What you have to do:
In total, how many lines of the data contain the word "object"? Only that number is wanted.

+++

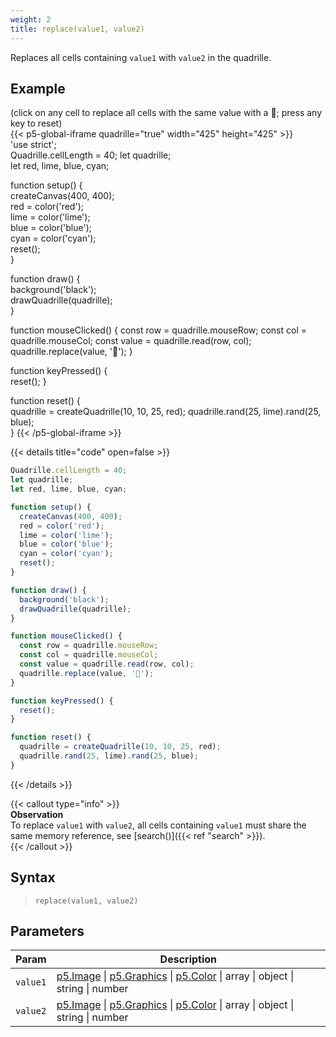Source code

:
 ```yaml
---
weight: 2
title: replace(value1, value2)  
---
```


Replaces all cells containing `value1` with `value2` in the quadrille. 

## Example

(click on any cell to replace all cells with the same value with a 🙈; press any key to reset)\
{{< p5-global-iframe quadrille="true" width="425" height="425" >}}  
'use strict';  
Quadrille.cellLength = 40;
let quadrille;  
let red, lime, blue, cyan;

function setup() {  
  createCanvas(400, 400);  
  red = color('red');  
  lime = color('lime');  
  blue = color('blue');  
  cyan = color('cyan');  
  reset();  
}  

function draw() {  
  background('black');  
  drawQuadrille(quadrille);  
}  

function mouseClicked() {
  const row = quadrille.mouseRow;
  const col = quadrille.mouseCol;
  const value = quadrille.read(row, col);
  quadrille.replace(value, '🙈');
}  

function keyPressed() {  
  reset();
}  

function reset() {  
  quadrille = createQuadrille(10, 10, 25, red);
  quadrille.rand(25, lime).rand(25, blue);  
}
{{< /p5-global-iframe >}}  

{{< details title="code" open=false >}}  
```js  
Quadrille.cellLength = 40;
let quadrille;  
let red, lime, blue, cyan;

function setup() {  
  createCanvas(400, 400);  
  red = color('red');  
  lime = color('lime');  
  blue = color('blue');  
  cyan = color('cyan');  
  reset();  
}  

function draw() {  
  background('black');  
  drawQuadrille(quadrille);  
}  

function mouseClicked() {
  const row = quadrille.mouseRow;
  const col = quadrille.mouseCol;
  const value = quadrille.read(row, col);
  quadrille.replace(value, '🙈');
}  

function keyPressed() {  
  reset();
}  

function reset() {  
  quadrille = createQuadrille(10, 10, 25, red);
  quadrille.rand(25, lime).rand(25, blue);  
}
```  
{{< /details >}}  

<!--TODO: move observation below to missed value (data types) pending chapter-->

{{< callout type="info" >}}  
**Observation**  
To replace `value1` with `value2`, all cells containing `value1` must share the same memory reference, see [search()]({{< ref "search" >}}).  
{{< /callout >}}

## Syntax  

> `replace(value1, value2)`  

## Parameters  

| Param     | Description                                                                                                                                                        |  
|-----------|--------------------------------------------------------------------------------------------------------------------------------------------------------------------|  
| `value1`  | [p5.Image](https://p5js.org/reference/#/p5.Image) \| [p5.Graphics](https://p5js.org/reference/#/p5.Graphics) \| [p5.Color](https://p5js.org/reference/#/p5.Color) \| array \| object \| string \| number |  
| `value2`  | [p5.Image](https://p5js.org/reference/#/p5.Image) \| [p5.Graphics](https://p5js.org/reference/#/p5.Graphics) \| [p5.Color](https://p5js.org/reference/#/p5.Color) \| array \| object \| string \| number |  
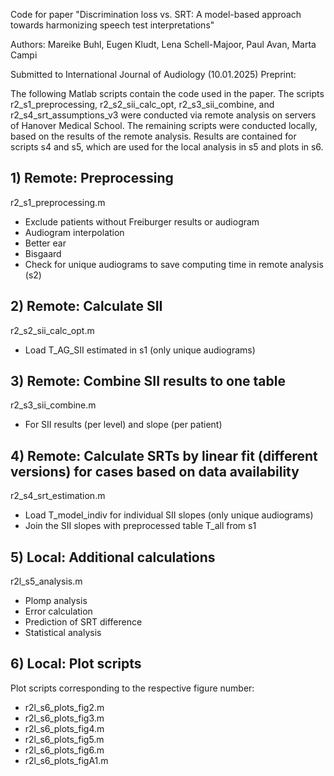 Code for paper "Discrimination loss vs. SRT: A model-based approach towards harmonizing speech test interpretations"

Authors: Mareike Buhl, Eugen Kludt, Lena Schell-Majoor, Paul Avan, Marta Campi
 
Submitted to International Journal of Audiology (10.01.2025)
Preprint: 

The following Matlab scripts contain the code used in the paper. The scripts r2_s1_preprocessing, r2_s2_sii_calc_opt, r2_s3_sii_combine, and r2_s4_srt_assumptions_v3 were conducted via remote analysis on servers of Hanover Medical School. The remaining scripts were conducted locally, based on the results of the remote analysis. 
Results are contained for scripts s4 and s5, which are used for the local analysis in s5 and plots in s6. 

## 1) Remote: Preprocessing  
r2_s1_preprocessing.m
- Exclude patients without Freiburger results or audiogram 
- Audiogram interpolation 
- Better ear 
- Bisgaard 
- Check for unique audiograms to save computing time in remote analysis (s2) 

## 2) Remote: Calculate SII 
r2_s2_sii_calc_opt.m 
- Load T_AG_SII estimated in s1 (only unique audiograms) 

## 3) Remote: Combine SII results to one table 
r2_s3_sii_combine.m
- For SII results (per level) and slope (per patient)

## 4) Remote: Calculate SRTs by linear fit (different versions) for cases based on data availability 
r2_s4_srt_estimation.m   
- Load T_model_indiv for individual SII slopes (only unique audiograms)
- Join the SII slopes with preprocessed table T_all from s1  

## 5) Local: Additional calculations 
r2l_s5_analysis.m
- Plomp analysis 
- Error calculation 
- Prediction of SRT difference 
- Statistical analysis 

## 6) Local: Plot scripts 
Plot scripts corresponding to the respective figure number:
- r2l_s6_plots_fig2.m
- r2l_s6_plots_fig3.m
- r2l_s6_plots_fig4.m
- r2l_s6_plots_fig5.m  
- r2l_s6_plots_fig6.m
- r2l_s6_plots_figA1.m

 







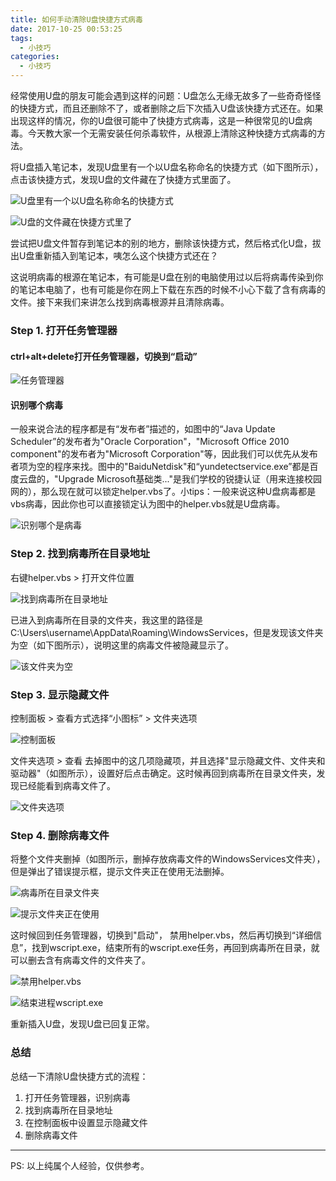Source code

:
 ```yaml
---
title: 如何手动清除U盘快捷方式病毒
date: 2017-10-25 00:53:25
tags:
  - 小技巧
categories:
  - 小技巧
---
```


经常使用U盘的朋友可能会遇到这样的问题：U盘怎么无缘无故多了一些奇奇怪怪的快捷方式，而且还删除不了，或者删除之后下次插入U盘该快捷方式还在。如果出现这样的情况，你的U盘很可能中了快捷方式病毒，这是一种很常见的U盘病毒。今天教大家一个无需安装任何杀毒软件，从根源上清除这种快捷方式病毒的方法。<!--more-->

将U盘插入笔记本，发现U盘里有一个以U盘名称命名的快捷方式（如下图所示），点击该快捷方式，发现U盘的文件藏在了快捷方式里面了。

![U盘里有一个以U盘名称命名的快捷方式](UsbShotcutVirus/1.png)

![U盘的文件藏在快捷方式里了](UsbShotcutVirus/2.jpg)

尝试把U盘文件暂存到笔记本的别的地方，删除该快捷方式，然后格式化U盘，拔出U盘重新插入到笔记本，咦怎么这个快捷方式还在？

这说明病毒的根源在笔记本，有可能是U盘在别的电脑使用过以后将病毒传染到你的笔记本电脑了，也有可能是你在网上下载在东西的时候不小心下载了含有病毒的文件。接下来我们来讲怎么找到病毒根源并且清除病毒。

### Step 1. 打开任务管理器
#### ctrl+alt+delete打开任务管理器，切换到“启动”

![任务管理器](UsbShotcutVirus/3_taskManagement.png)

#### 识别哪个病毒
一般来说合法的程序都是有“发布者”描述的，如图中的“Java Update Scheduler”的发布者为"Oracle Corporation"，"Microsoft Office 2010 component"的发布者为"Microsoft Corporation"等，因此我们可以优先从发布者项为空的程序来找。图中的"BaiduNetdisk"和“yundetectservice.exe”都是百度云盘的，"Upgrade Microsoft基础类..."是我们学校的锐捷认证（用来连接校园网的），那么现在就可以锁定helper.vbs了。小tips：一般来说这种U盘病毒都是vbs病毒，因此你也可以直接锁定认为图中的helper.vbs就是U盘病毒。

![识别哪个是病毒](UsbShotcutVirus/4_helperVbs.png)

### Step 2. 找到病毒所在目录地址
 右键helper.vbs > 打开文件位置

![找到病毒所在目录地址](UsbShotcutVirus/5_findPath.jpg)

已进入到病毒所在目录的文件夹，我这里的路径是C:\Users\username\AppData\Roaming\WindowsServices，但是发现该文件夹为空（如下图所示），说明这里的病毒文件被隐藏显示了。

![该文件夹为空](UsbShotcutVirus/6_hidden.png)

### Step 3. 显示隐藏文件
控制面板 > 查看方式选择“小图标” > 文件夹选项

![控制面板](UsbShotcutVirus/7_controlPanel.png)

文件夹选项 > 查看
去掉图中的这几项隐藏项，并且选择"显示隐藏文件、文件夹和驱动器"（如图所示），设置好后点击确定。这时候再回到病毒所在目录文件夹，发现已经能看到病毒文件了。

![文件夹选项](UsbShotcutVirus/8_unhide.png)

### Step 4. 删除病毒文件
将整个文件夹删掉（如图所示，删掉存放病毒文件的WindowsServices文件夹），但是弹出了错误提示框，提示文件夹正在使用无法删掉。

![病毒所在目录文件夹](UsbShotcutVirus/9_deleteVirus.png)

![提示文件夹正在使用](UsbShotcutVirus/10_unableToDelete.png)

这时候回到任务管理器，切换到"启动"， 禁用helper.vbs，然后再切换到“详细信息”，找到wscript.exe，结束所有的wscript.exe任务，再回到病毒所在目录，就可以删去含有病毒文件的文件夹了。

![禁用helper.vbs](UsbShotcutVirus/11_disableVirus.jpg)

![结束进程wscript.exe](UsbShotcutVirus/12_stopWscript.png)

重新插入U盘，发现U盘已回复正常。

### 总结
总结一下清除U盘快捷方式的流程：
1. 打开任务管理器，识别病毒
2. 找到病毒所在目录地址
3. 在控制面板中设置显示隐藏文件
4. 删除病毒文件

---

PS: 以上纯属个人经验，仅供参考。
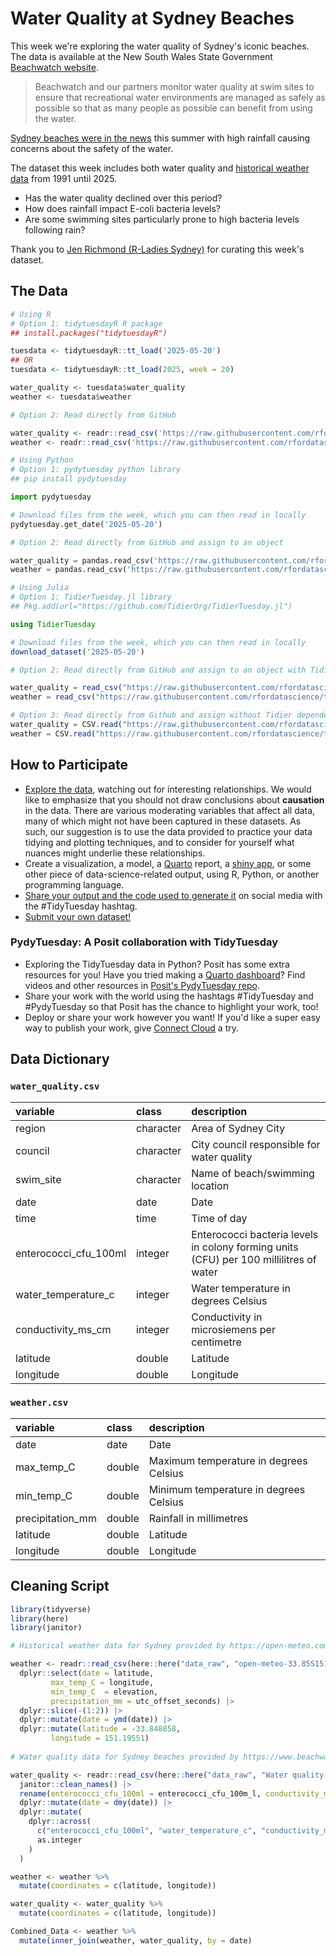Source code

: # Water Quality at Sydney Beaches

This week we're exploring the water quality of Sydney's iconic beaches. The data is 
available at the New South Wales State Government [Beachwatch 
website](https://www.beachwatch.nsw.gov.au/waterMonitoring/waterQualityData). 

> Beachwatch and our partners monitor water quality at swim sites to ensure 
> that recreational water environments are managed as safely as possible so that 
> as many people as possible can benefit from using the water.

[Sydney beaches were in the news](https://www.abc.net.au/news/2025-01-10/pollution-risks-in-sydney-beaches-contaminated-waterways-rain/104790856.) 
this summer with high rainfall causing concerns about the safety of the water.

The dataset this week includes both water quality and [historical weather data](https://open-meteo.com/) from 1991 until 2025. 

- Has the water quality declined over this period?
- How does rainfall impact E-coli bacteria levels? 
- Are some swimming sites particularly prone to high bacteria levels following rain?


Thank you to [Jen Richmond (R-Ladies Sydney)](https://github.com/jenrichmondPhD) for curating this week's dataset.

## The Data

```r
# Using R
# Option 1: tidytuesdayR R package 
## install.packages("tidytuesdayR")

tuesdata <- tidytuesdayR::tt_load('2025-05-20')
## OR
tuesdata <- tidytuesdayR::tt_load(2025, week = 20)

water_quality <- tuesdata$water_quality
weather <- tuesdata$weather

# Option 2: Read directly from GitHub

water_quality <- readr::read_csv('https://raw.githubusercontent.com/rfordatascience/tidytuesday/main/data/2025/2025-05-20/water_quality.csv')
weather <- readr::read_csv('https://raw.githubusercontent.com/rfordatascience/tidytuesday/main/data/2025/2025-05-20/weather.csv')
```

```python
# Using Python
# Option 1: pydytuesday python library
## pip install pydytuesday

import pydytuesday

# Download files from the week, which you can then read in locally
pydytuesday.get_date('2025-05-20')

# Option 2: Read directly from GitHub and assign to an object

water_quality = pandas.read_csv('https://raw.githubusercontent.com/rfordatascience/tidytuesday/main/data/2025/2025-05-20/water_quality.csv')
weather = pandas.read_csv('https://raw.githubusercontent.com/rfordatascience/tidytuesday/main/data/2025/2025-05-20/weather.csv')
```

```julia
# Using Julia
# Option 1: TidierTuesday.jl library
## Pkg.add(url="https://github.com/TidierOrg/TidierTuesday.jl")

using TidierTuesday

# Download files from the week, which you can then read in locally
download_dataset('2025-05-20')

# Option 2: Read directly from GitHub and assign to an object with TidierFiles

water_quality = read_csv("https://raw.githubusercontent.com/rfordatascience/tidytuesday/main/data/2025/2025-05-20/water_quality.csv")
weather = read_csv("https://raw.githubusercontent.com/rfordatascience/tidytuesday/main/data/2025/2025-05-20/weather.csv")

# Option 3: Read directly from Github and assign without Tidier dependencies
water_quality = CSV.read("https://raw.githubusercontent.com/rfordatascience/tidytuesday/main/data/2025/2025-05-20/water_quality.csv", DataFrame)
weather = CSV.read("https://raw.githubusercontent.com/rfordatascience/tidytuesday/main/data/2025/2025-05-20/weather.csv", DataFrame)
```


## How to Participate

- [Explore the data](https://r4ds.hadley.nz/), watching out for interesting relationships. We would like to emphasize that you should not draw conclusions about **causation** in the data. There are various moderating variables that affect all data, many of which might not have been captured in these datasets. As such, our suggestion is to use the data provided to practice your data tidying and plotting techniques, and to consider for yourself what nuances might underlie these relationships.
- Create a visualization, a model, a [Quarto](https://quarto.org/) report, a [shiny app](https://shiny.posit.co/), or some other piece of data-science-related output, using R, Python, or another programming language.
- [Share your output and the code used to generate it](../../../sharing.md) on social media with the #TidyTuesday hashtag.
- [Submit your own dataset!](../../../pr_instructions.md)

### PydyTuesday: A Posit collaboration with TidyTuesday

- Exploring the TidyTuesday data in Python? Posit has some extra resources for you! Have you tried making a [Quarto dashboard](https://quarto.org/docs/dashboards/)? Find videos and other resources in [Posit's PydyTuesday repo](https://github.com/posit-dev/python-tidytuesday-challenge).
- Share your work with the world using the hashtags #TidyTuesday and #PydyTuesday so that Posit has the chance to highlight your work, too!
- Deploy or share your work however you want! If you'd like a super easy way to publish your work, give [Connect Cloud](https://connect.posit.cloud/) a try.


## Data Dictionary

### `water_quality.csv`

|variable              |class     |description                           |
|:---------------------|:---------|:-------------------------------------|
|region                |character |Area of Sydney City |
|council               |character |City council responsible for water quality |
|swim_site             |character |Name of beach/swimming location |
|date                  |date      |Date |
|time                  |time      |Time of day |
|enterococci_cfu_100ml |integer   |Enterococci bacteria levels in colony forming units (CFU) per 100 millilitres of water |
|water_temperature_c   |integer   |Water temperature in degrees Celsius |
|conductivity_ms_cm    |integer   |Conductivity in microsiemens per centimetre |
|latitude              |double    |Latitude |
|longitude             |double    |Longitude |

### `weather.csv`

|variable         |class  |description                           |
|:----------------|:------|:-------------------------------------|
|date             |date   |Date |
|max_temp_C       |double |Maximum temperature in degrees Celsius |
|min_temp_C       |double |Minimum temperature in degrees Celsius |
|precipitation_mm |double |Rainfall in millimetres |
|latitude         |double |Latitude |
|longitude        |double |Longitude |

## Cleaning Script

```r
library(tidyverse)
library(here)
library(janitor)

# Historical weather data for Sydney provided by https://open-meteo.com/ API. 

weather <- readr::read_csv(here::here("data_raw", "open-meteo-33.85S151.20E51m.csv")) |>
  dplyr::select(date = latitude, 
         max_temp_C = longitude, 
         min_temp_C  = elevation, 
         precipitation_mm = utc_offset_seconds) |>
  dplyr::slice(-(1:2)) |>
  dplyr::mutate(date = ymd(date)) |>
  dplyr::mutate(latitude = -33.848858, 
         longitude = 151.19551) 
  
# Water quality data for Sydney beaches provided by https://www.beachwatch.nsw.gov.au/waterMonitoring/waterQualityData

water_quality <- readr::read_csv(here::here("data_raw", "Water quality-1746064496936.csv")) |>
  janitor::clean_names() |>
  rename(enterococci_cfu_100ml = enterococci_cfu_100m_l, conductivity_ms_cm = conductivity_m_s_cm) |>
  dplyr::mutate(date = dmy(date)) |>
  dplyr::mutate(
    dplyr::across(
      c("enterococci_cfu_100ml", "water_temperature_c", "conductivity_ms_cm"),
      as.integer
    )
  )

weather <- weather %>%
  mutate(coordinates = c(latitude, longitude))

water_quality <- water_quality %>%
  mutate(coordinates = c(latitude, longitude))

Combined_Data <- weather %>%
  mutate(inner_join(weather, water_quality, by = date)

```
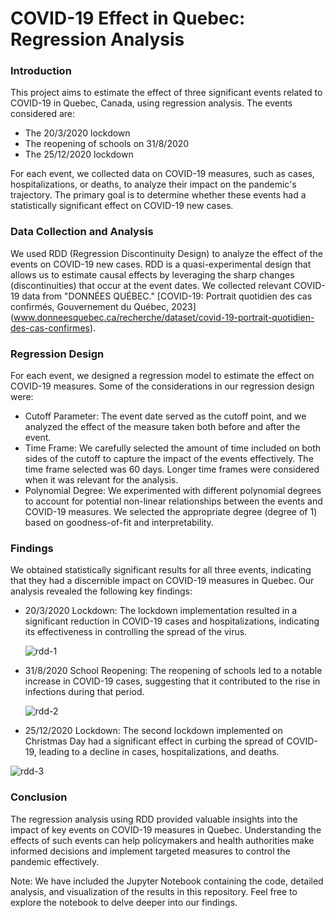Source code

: # COVID-19 Effect in Quebec: Regression Analysis

### Introduction

This project aims to estimate the effect of three significant events related to COVID-19 in Quebec, Canada, using regression analysis. The events considered are:

- The 20/3/2020 lockdown
- The reopening of schools on 31/8/2020
- The 25/12/2020 lockdown
  
For each event, we collected data on COVID-19 measures, such as cases, hospitalizations, or deaths, to analyze their impact on the pandemic's trajectory. The primary goal is to determine whether these events had a statistically significant effect on COVID-19 new cases.

### Data Collection and Analysis

We used RDD (Regression Discontinuity Design) to analyze the effect of the events on COVID-19 new cases. RDD is a quasi-experimental design that allows us to estimate causal effects by leveraging the sharp changes (discontinuities) that occur at the event dates. We collected relevant COVID-19 data from "DONNÉES QUÉBEC." [COVID-19: Portrait quotidien des cas confirmés, Gouvernement du Québec, 2023] (www.donneesquebec.ca/recherche/dataset/covid-19-portrait-quotidien-des-cas-confirmes).

### Regression Design

For each event, we designed a regression model to estimate the effect on COVID-19 measures. Some of the considerations in our regression design were:

- Cutoff Parameter: The event date served as the cutoff point, and we analyzed the effect of the measure taken both before and after the event.
- Time Frame: We carefully selected the amount of time included on both sides of the cutoff to capture the impact of the events effectively. The time frame selected was 60 days. Longer time frames were considered when it was relevant for the analysis.
- Polynomial Degree: We experimented with different polynomial degrees to account for potential non-linear relationships between the events and COVID-19 measures. We selected the appropriate degree (degree of 1) based on goodness-of-fit and interpretability.

### Findings

We obtained statistically significant results for all three events, indicating that they had a discernible impact on COVID-19 measures in Quebec. Our analysis revealed the following key findings:

- 20/3/2020 Lockdown: The lockdown implementation resulted in a significant reduction in COVID-19 cases and hospitalizations, indicating its effectiveness in controlling the spread of the virus.

  ![rdd-1](https://github.com/felipegomez30/covid-regression-project/assets/130583163/d3fab758-1ebe-4397-91bd-d654f665fac5)

- 31/8/2020 School Reopening: The reopening of schools led to a notable increase in COVID-19 cases, suggesting that it contributed to the rise in infections during that period.

  ![rdd-2](https://github.com/felipegomez30/covid-regression-project/assets/130583163/0896d02f-ea7f-42da-b7c5-8a1c902fac83)

- 25/12/2020 Lockdown: The second lockdown implemented on Christmas Day had a significant effect in curbing the spread of COVID-19, leading to a decline in cases, hospitalizations, and deaths.

![rdd-3](https://github.com/felipegomez30/covid-regression-project/assets/130583163/f8770b06-9ced-46ff-905b-5cfca37989d8)

### Conclusion

The regression analysis using RDD provided valuable insights into the impact of key events on COVID-19 measures in Quebec. Understanding the effects of such events can help policymakers and health authorities make informed decisions and implement targeted measures to control the pandemic effectively.

Note: We have included the Jupyter Notebook containing the code, detailed analysis, and visualization of the results in this repository. Feel free to explore the notebook to delve deeper into our findings.
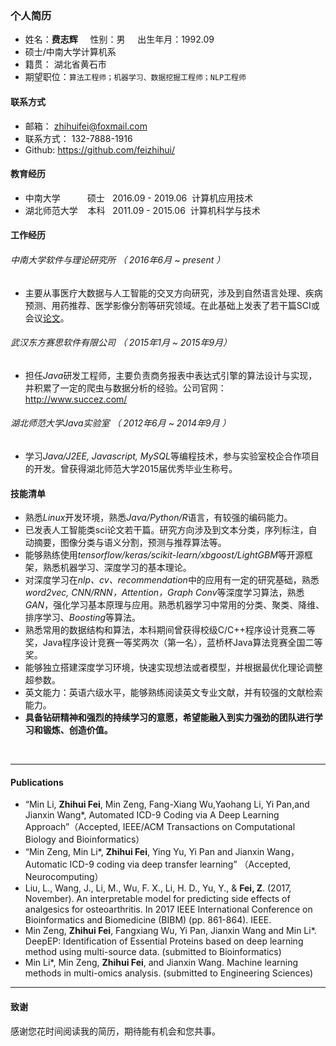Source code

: ### 个人简历

 - 姓名：**费志辉**    &nbsp;&nbsp;&nbsp; 性别：男    &nbsp;&nbsp;&nbsp;  出生年月：1992.09 
 - 硕士/中南大学计算机系 
 - 籍贯： 湖北省黄石市
 - 期望职位：```算法工程师；机器学习、数据挖掘工程师；NLP工程师``` 
 
#### 联系方式
 - 邮箱： zhihuifei@foxmail.com
 - 联系方式： 132-7888-1916
 - Github: https://github.com/feizhihui/

#### 教育经历
- 中南大学 &nbsp;&nbsp;&nbsp; &nbsp; &nbsp;&nbsp;&nbsp;  硕士&nbsp;&nbsp;    2016.09 - 2019.06     &nbsp;计算机应用技术
- 湖北师范大学   &nbsp;&nbsp;&nbsp;本科&nbsp;&nbsp;    2011.09 - 2015.06     &nbsp;计算机科学与技术

#### 工作经历

######   中南大学软件与理论研究所 （ 2016年6月 ~ present ）
* 主要从事医疗大数据与人工智能的交叉方向研究，涉及到自然语言处理、疾病预测、用药推荐、医学影像分割等研究领域。在此基础上发表了若干篇SCI或会议[论文](#publications)。
######   武汉东方赛思软件有限公司 （ 2015年1月 ~ 2015年9月）
* 担任*Java*研发工程师，主要负责商务报表中表达式引擎的算法设计与实现，并积累了一定的爬虫与数据分析的经验。公司官网：http://www.succez.com/ 
######   湖北师范大学Java实验室 （ 2012年6月 ~ 2014年9月 ）
* 学习*Java/J2EE, Javascript, MySQL*等编程技术，参与实验室校企合作项目的开发。曾获得湖北师范大学2015届优秀毕业生称号。

#### 技能清单
- 熟悉*Linux*开发环境，熟悉*Java/Python/R*语言，有较强的编码能力。
- 已发表人工智能类sci论文若干篇。研究方向涉及到文本分类，序列标注，自动摘要，图像分类与语义分割，预测与推荐算法等。
- 能够熟练使用*tensorflow/keras/scikit-learn/xbgoost/LightGBM*等开源框架，熟悉机器学习、深度学习的基本理论。 
- 对深度学习在*nlp、cv、recommendation*中的应用有一定的研究基础，熟悉*word2vec, CNN/RNN，Attention，Graph Conv*等深度学习算法，熟悉*GAN*，强化学习基本原理与应用。熟悉机器学习中常用的分类、聚类、降维、排序学习、*Boosting*等算法。
- 熟悉常用的数据结构和算法，本科期间曾获得校级C/C++程序设计竞赛二等奖，Java程序设计竞赛一等奖两次（第一名），蓝桥杯Java算法竞赛全国二等奖。
-  能够独立搭建深度学习环境，快速实现想法或者模型，并根据最优化理论调整超参数。
- 英文能力：英语六级水平，能够熟练阅读英文专业文献，并有较强的文献检索能力。
- **具备钻研精神和强烈的持续学习的意愿，希望能融入到实力强劲的团队进行学习和锻炼、创造价值。**
<br>



---
#### Publications
* “Min Li, **Zhihui Fei**, Min Zeng, Fang-Xiang Wu,Yaohang Li, Yi Pan,and Jianxin Wang*, Automated ICD-9 Coding via A Deep Learning Approach”（Accepted, IEEE/ACM Transactions on Computational Biology and Bioinformatics）
*  “Min Zeng, Min Li*, **Zhihui Fei**, Ying Yu, Yi Pan and Jianxin Wang， Automatic ICD-9 coding via deep transfer learning” （Accepted, Neurocomputing）
*  Liu, L., Wang, J., Li, M., Wu, F. X., Li, H. D., Yu, Y., & **Fei, Z**. (2017, November). An interpretable model for predicting side effects of analgesics for osteoarthritis. In 2017 IEEE International Conference on Bioinformatics and Biomedicine (BIBM) (pp. 861-864). IEEE.
*  Min Zeng, **Zhihui Fei**, Fangxiang Wu, Yi Pan, Jianxin Wang and Min Li*. DeepEP: Identification of Essential Proteins based on deep learning method using multi-source data. (submitted to Bioinformatics)
*  Min Li*, Min Zeng, **Zhihui Fei**, and Jianxin Wang. Machine learning methods in multi-omics analysis.  (submitted to Engineering Sciences)


---

#### 致谢
感谢您花时间阅读我的简历，期待能有机会和您共事。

+++

Expected answer:
4